See ya, we've gone away.
Corina & Andri
Pictures to this article:
Myanmar - an impressive country with incredible friendly and cordial people. Traveling is exhausting but the stresses and strains of our one month journey through Myanmar were definitely worth it! - View pictures
Comments about this article: 5 comments so far | Post a comment
6. January 2014 | cubic zirconia ukraine said...
Wow...Great Article. it is really interesting, I hope everybody likes this Post.
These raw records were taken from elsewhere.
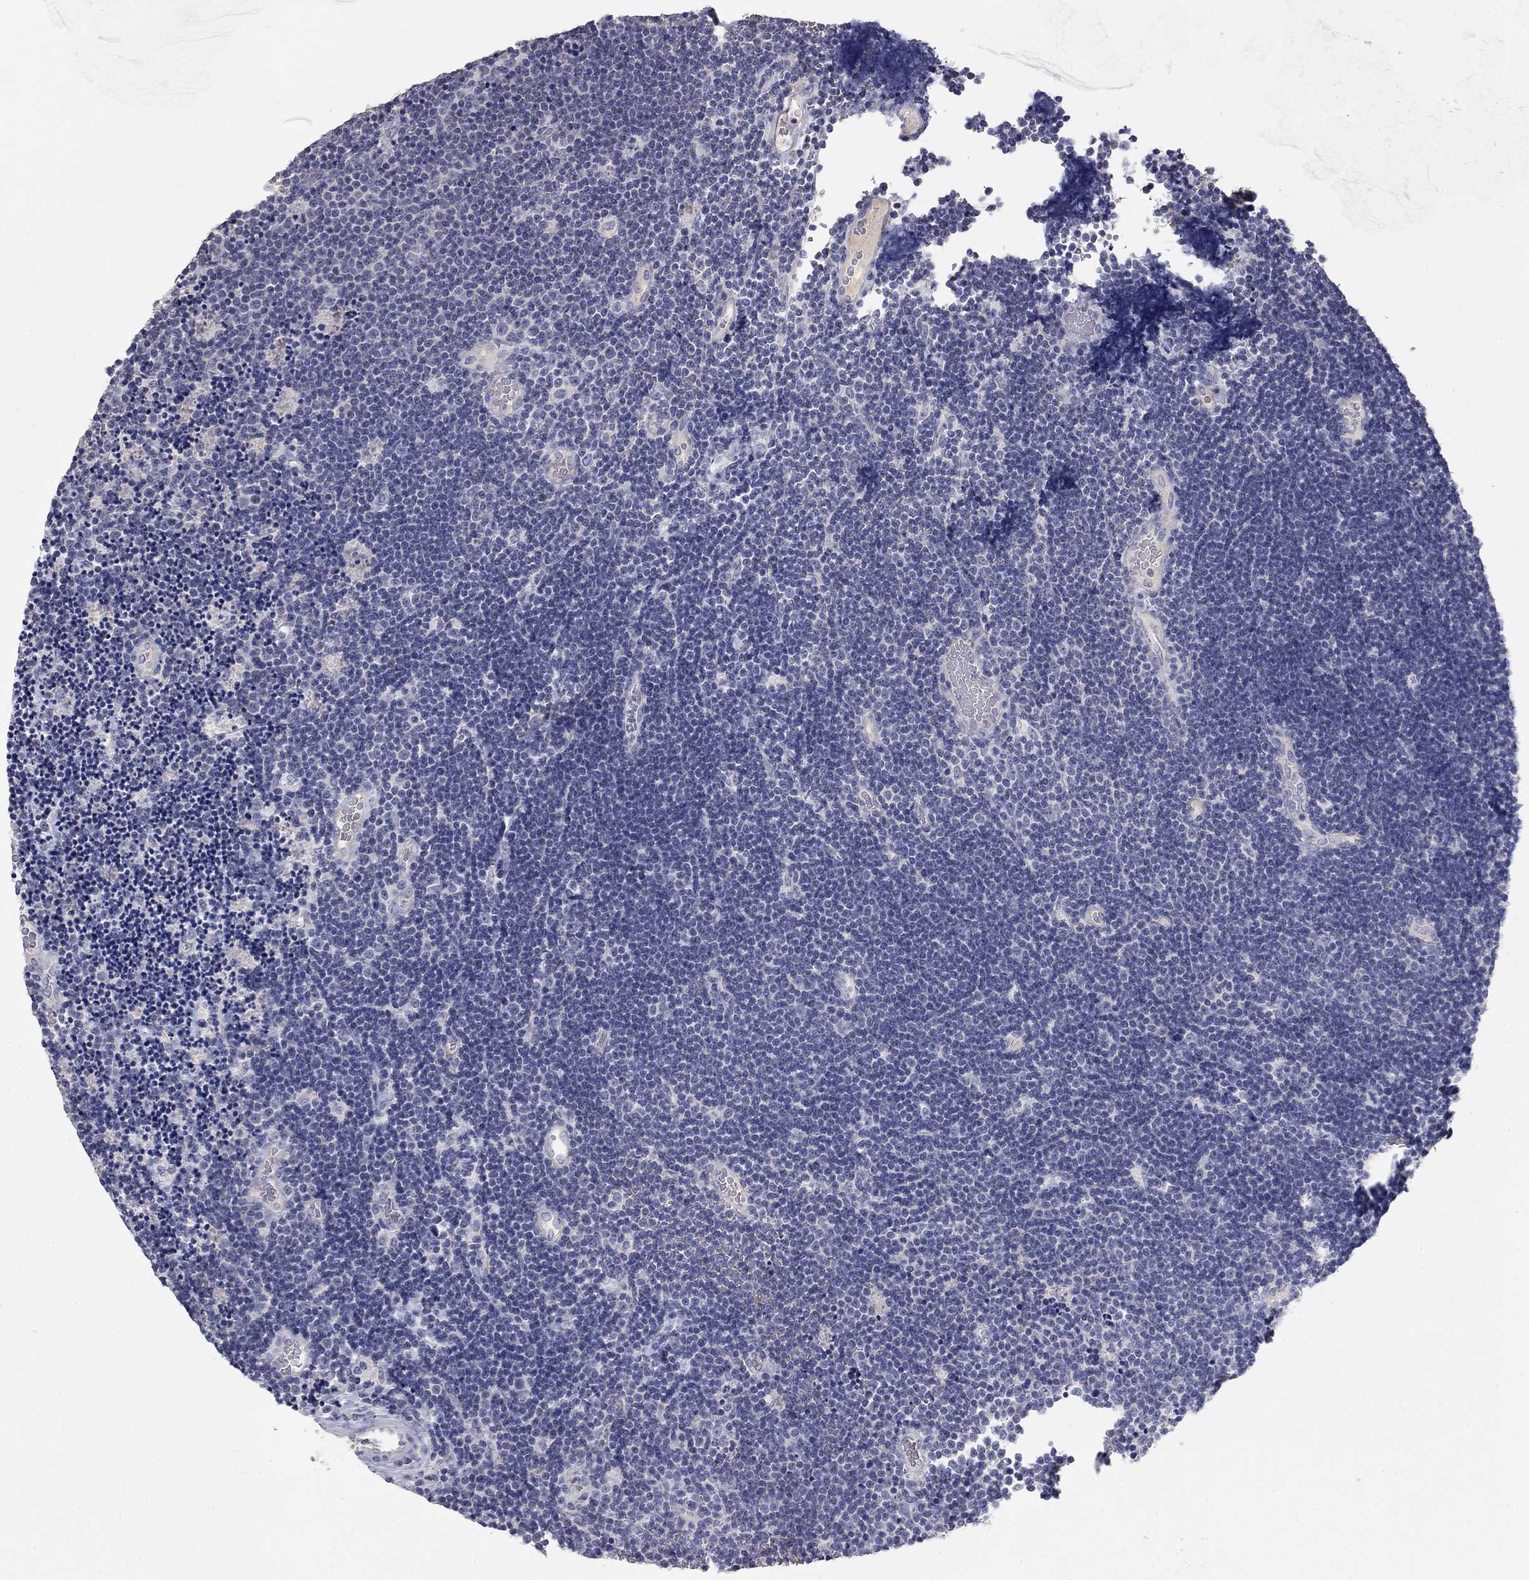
{"staining": {"intensity": "negative", "quantity": "none", "location": "none"}, "tissue": "lymphoma", "cell_type": "Tumor cells", "image_type": "cancer", "snomed": [{"axis": "morphology", "description": "Malignant lymphoma, non-Hodgkin's type, Low grade"}, {"axis": "topography", "description": "Brain"}], "caption": "DAB (3,3'-diaminobenzidine) immunohistochemical staining of human malignant lymphoma, non-Hodgkin's type (low-grade) shows no significant expression in tumor cells.", "gene": "PTH1R", "patient": {"sex": "female", "age": 66}}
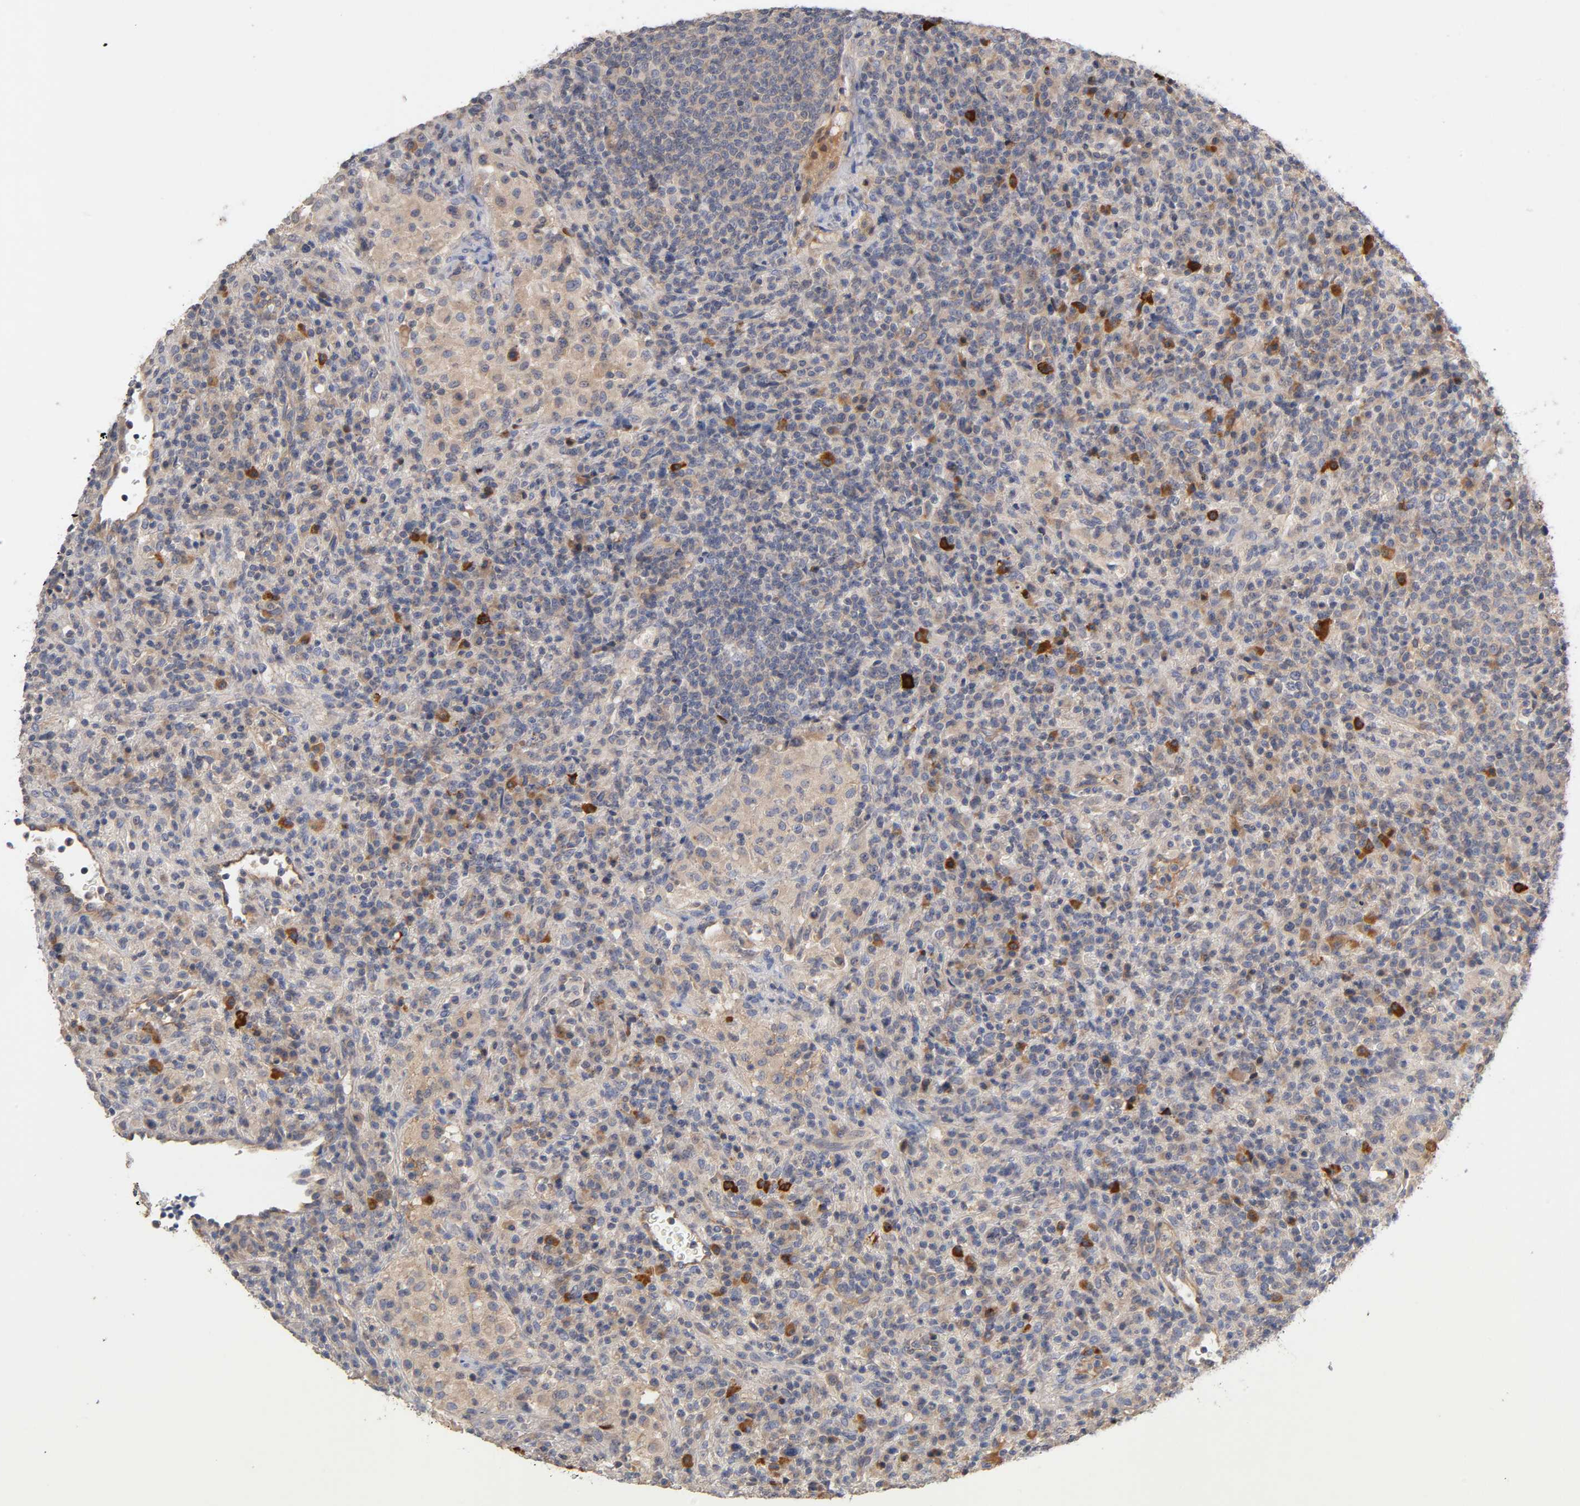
{"staining": {"intensity": "moderate", "quantity": ">75%", "location": "cytoplasmic/membranous"}, "tissue": "lymphoma", "cell_type": "Tumor cells", "image_type": "cancer", "snomed": [{"axis": "morphology", "description": "Hodgkin's disease, NOS"}, {"axis": "topography", "description": "Lymph node"}], "caption": "Protein staining displays moderate cytoplasmic/membranous positivity in about >75% of tumor cells in lymphoma.", "gene": "PDZD11", "patient": {"sex": "male", "age": 65}}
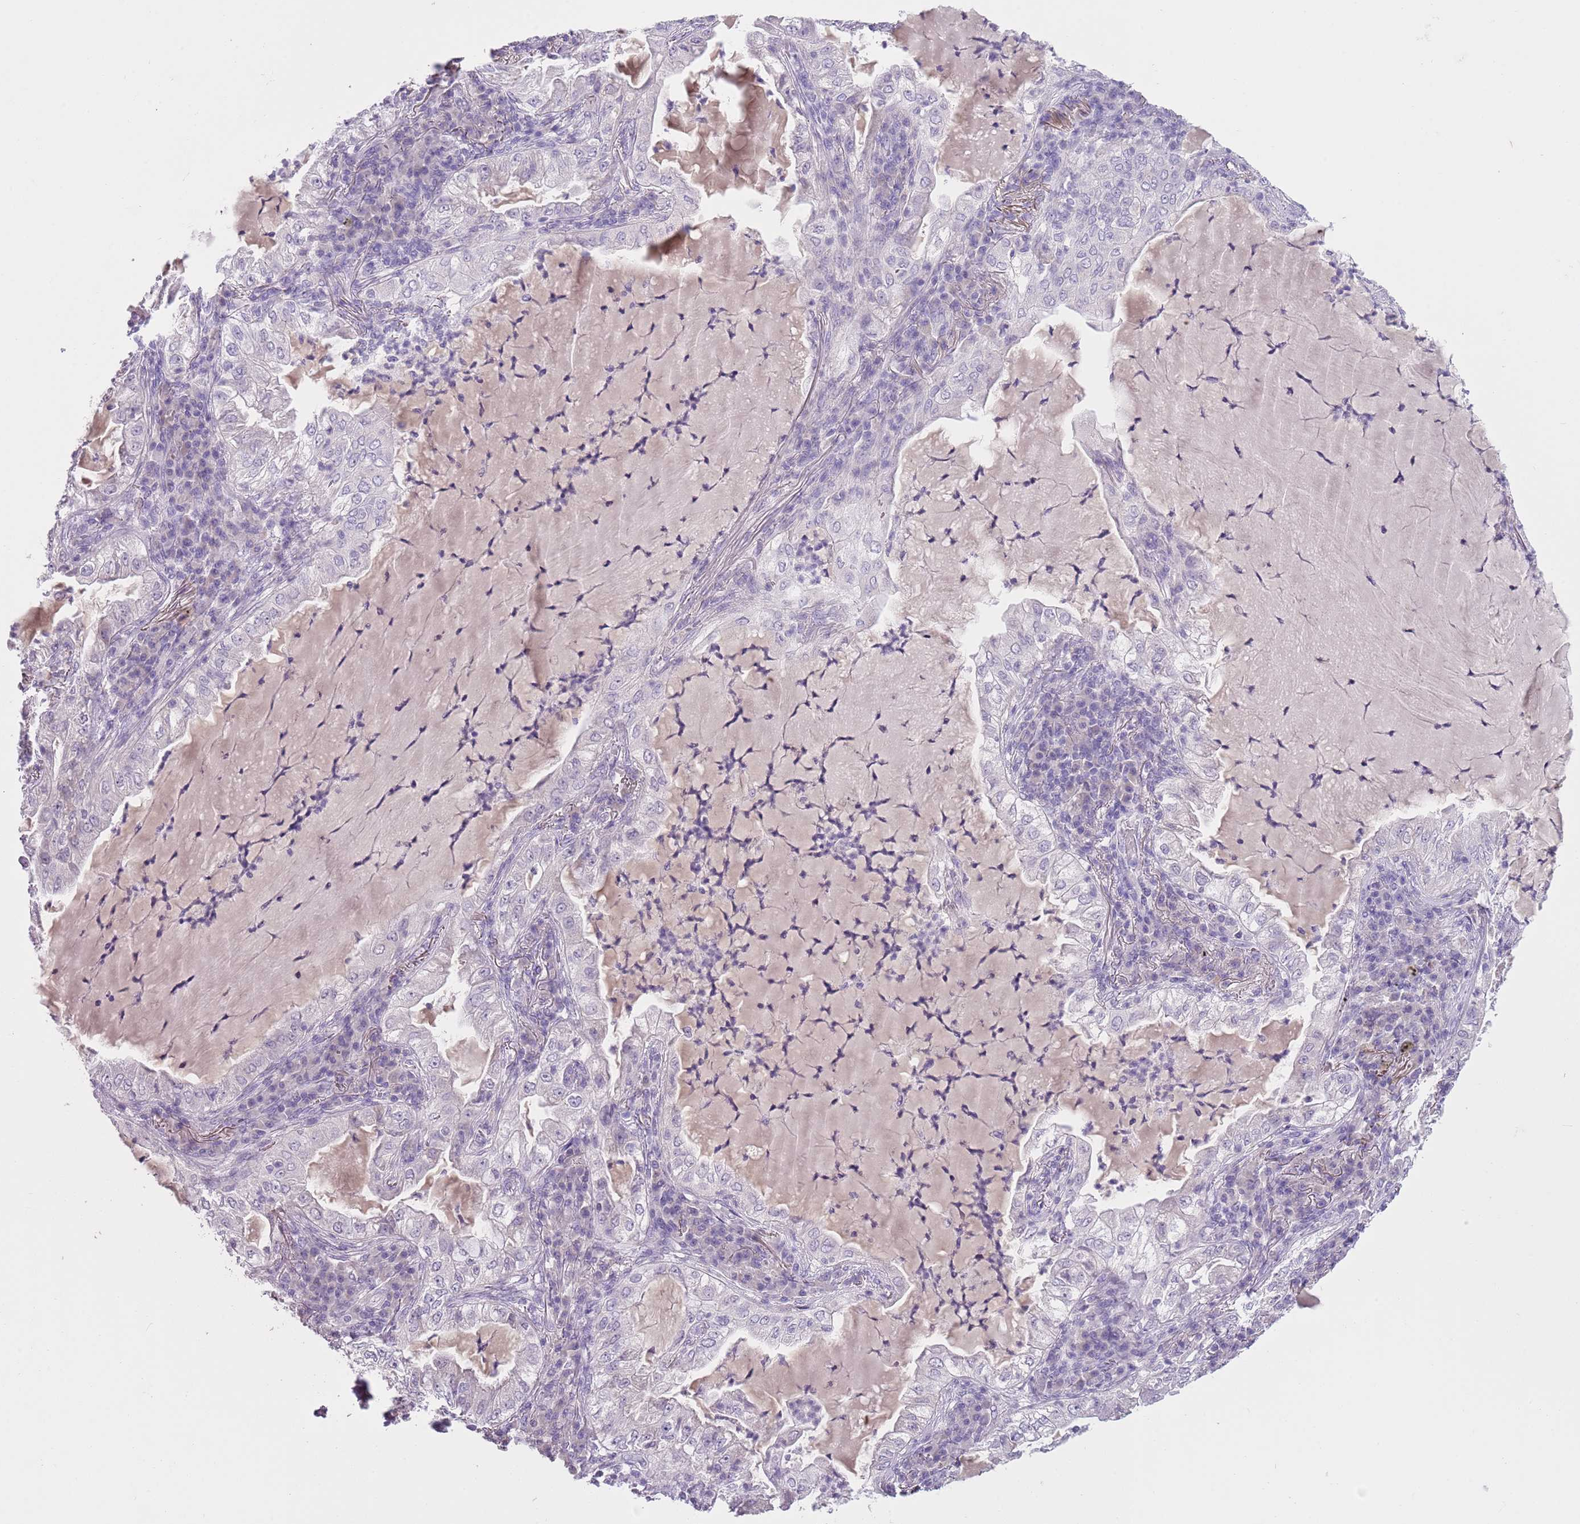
{"staining": {"intensity": "negative", "quantity": "none", "location": "none"}, "tissue": "lung cancer", "cell_type": "Tumor cells", "image_type": "cancer", "snomed": [{"axis": "morphology", "description": "Adenocarcinoma, NOS"}, {"axis": "topography", "description": "Lung"}], "caption": "Tumor cells show no significant protein positivity in lung adenocarcinoma.", "gene": "SLC35E3", "patient": {"sex": "female", "age": 73}}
11. June 2010 | Sandra said...
Ragazzi è fantastico, assieme a voi sto vivendo delle bellissime emozioni. Il vostro viaggio ha un'incredibile magica atmosfera. Grandi!!!
Ancora buon divertimento.
Un abbraccio
Sandra
1. June 2010 | Claude said...
unter Wasser macht doch mehr Spass als bootfahrt auf Sand , oder ? Merci de vos commentaires . goneaway !
22. May 2010 | Regula said...
hey ihr zwei, han immer freud a eune nl, die mached richtig luscht uf's reise ;-)
bi grad vo china zrugg und döt chamä aso zahle läse- was eim nöd immer nützt. aber mit vill ziit und geduld chunnt mä immer as ziel und 50% mitarbeiter gits döt sehr vill ;-)
gnüüsseds!
21. May 2010 | Papi said...
Hallo ihr 2 Lieben,
Ich habe ja schon viel vernommen von Myanmar, aber es macht Freude, den gut geschiebenen Text zu lesen!